*** Opening SUPPLIED RECORDS ***

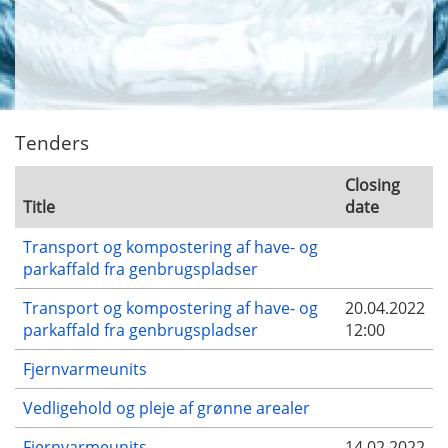
Tenders
Closing
Title
date
Transport og kompostering af have- og
parkaffald fra genbrugspladser
Transport og kompostering af have- og
20.04.2022
parkaffald fra genbrugspladser
12:00
Fjernvarmeunits
Vedligehold og pleje af grønne arealer
Fjernvarmeunits
14.02.2022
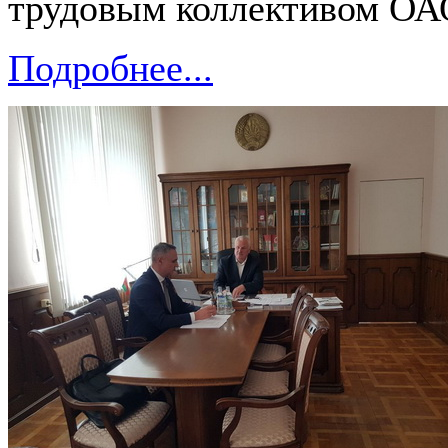
трудовым коллективом ОАО
Подробнее...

*** Closing SUPPLIED RECORDS ***

> DIRECTIVE: Reproduce the text lines of every item above without any alteration, leaving out the pictures.

> RESULT OF THIS EXERCISE:
Tenders
Closing
Title
date
Transport og kompostering af have- og
parkaffald fra genbrugspladser
Transport og kompostering af have- og
20.04.2022
parkaffald fra genbrugspladser
12:00
Fjernvarmeunits
Vedligehold og pleje af grønne arealer
Fjernvarmeunits
14.02.2022
трудовым коллективом ОАО
Подробнее...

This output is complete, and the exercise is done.